Over time, to the team’s surprise, the “weaker” strain actually outcompeted the MDRO, replacing it in the gut. “It looked like there was some potential competition going on where the resistant strain was more strongly detected beforehand,” said Woodworth. The researchers confirmed these findings by plating both strains together in a dish. Once again, the non-MDRO organism held its own, putting up a fight against the resistant strain, rather than being overwhelmed. Strangely, the new competitor didn’t come from the donor, but in one case was seen to be present in the recipient’s gut prior to FMT. “Something about the FMT appears to be more favorable for selecting for a more susceptible strain,” says Woodworth.

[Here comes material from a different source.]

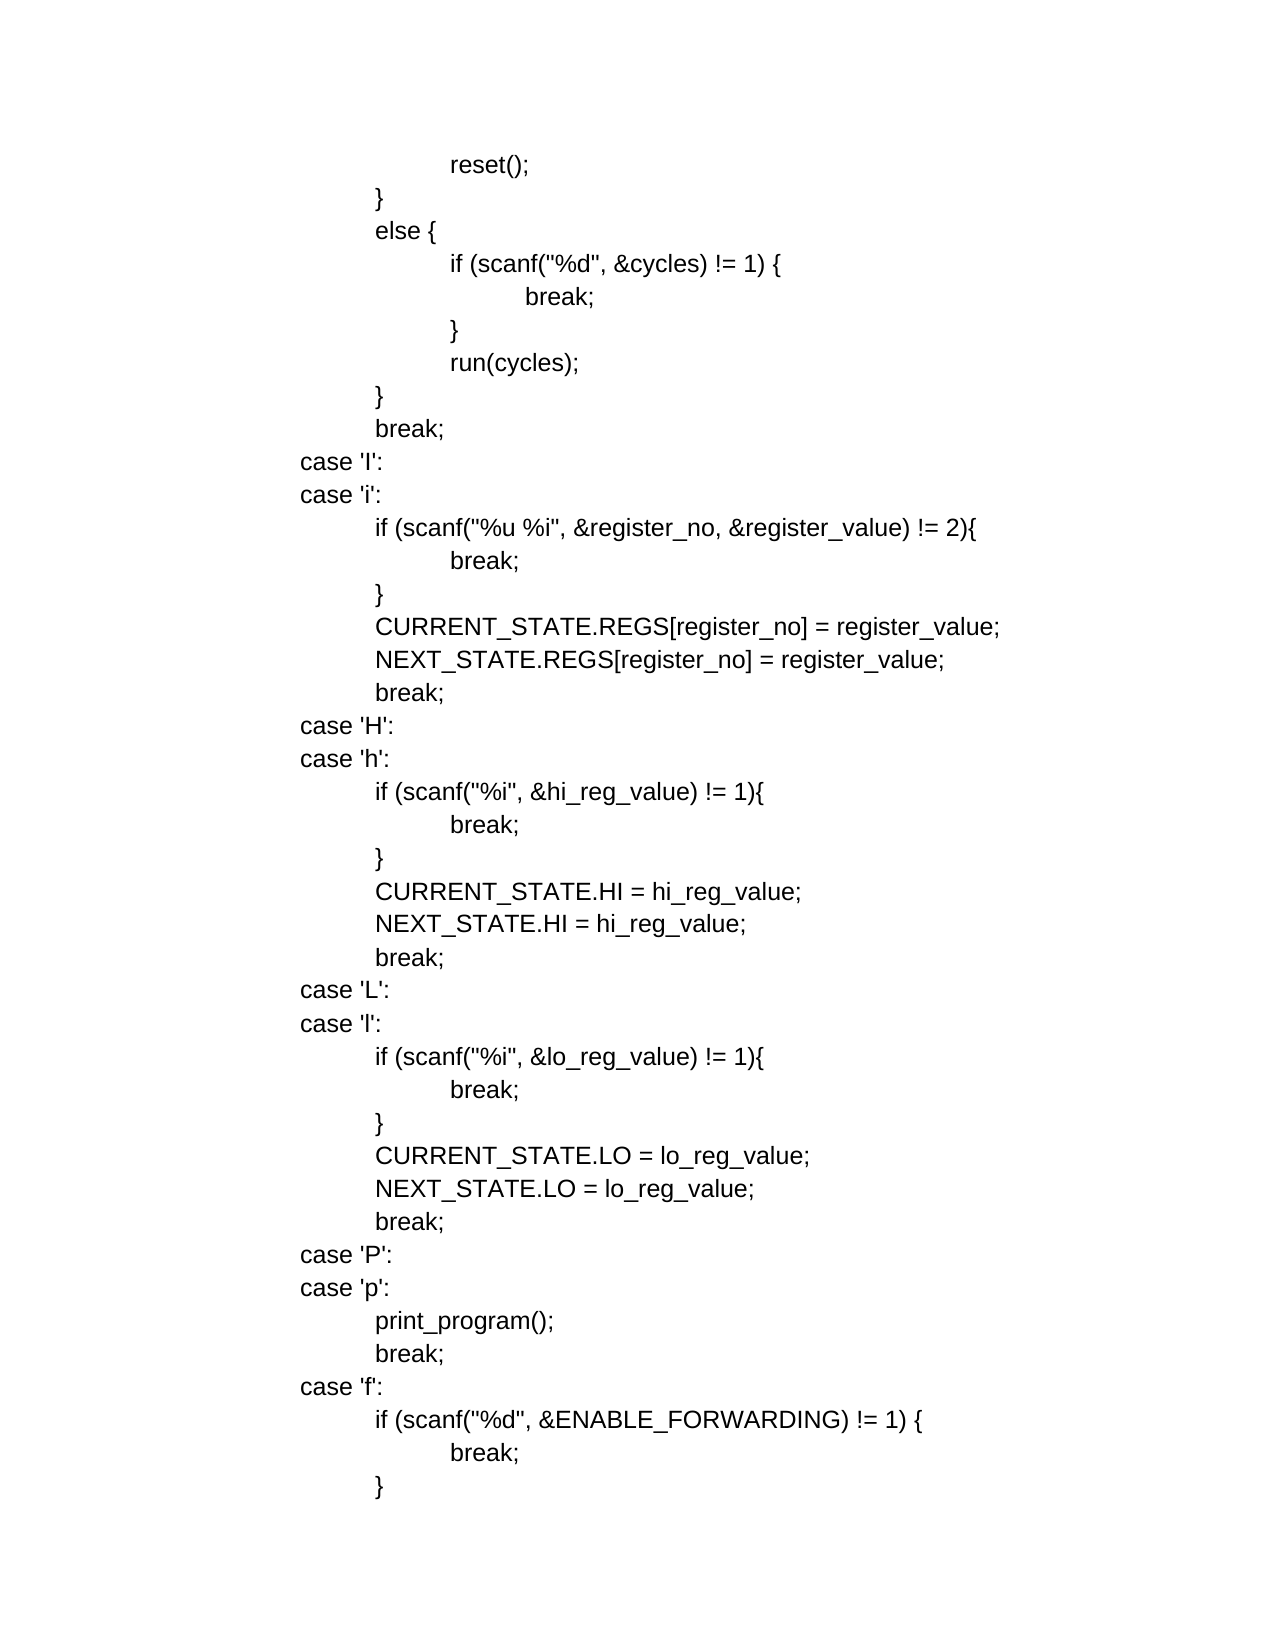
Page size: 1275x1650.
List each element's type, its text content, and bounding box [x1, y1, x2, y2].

Woodworth suggests the findings have opened the door for further research. He highlights that larger studies will be needed to confirm their findings. One key takeaway, he says, is that microbiota research might need to move away from focusing just on MDRO bacteria: “Antibiotic resistance is such a strong feature that is so often selected for in our patients. It’s such a prominent focus in many of these studies. But what we're seeing is that it's important to look at the more antibiotic-susceptible strains to better understand what are the features that can make it more fit for them to become dominant.”

Reference: Woodworth MH, Conrad RE, Haldopoulos M et al. Fecal microbiota transplantation promotes reduction of antimicrobial resistance by strain replacement. Sci Trans Med. 2023; 15: eabo2750. doi: 10.1126/scitranslmed.abo2750.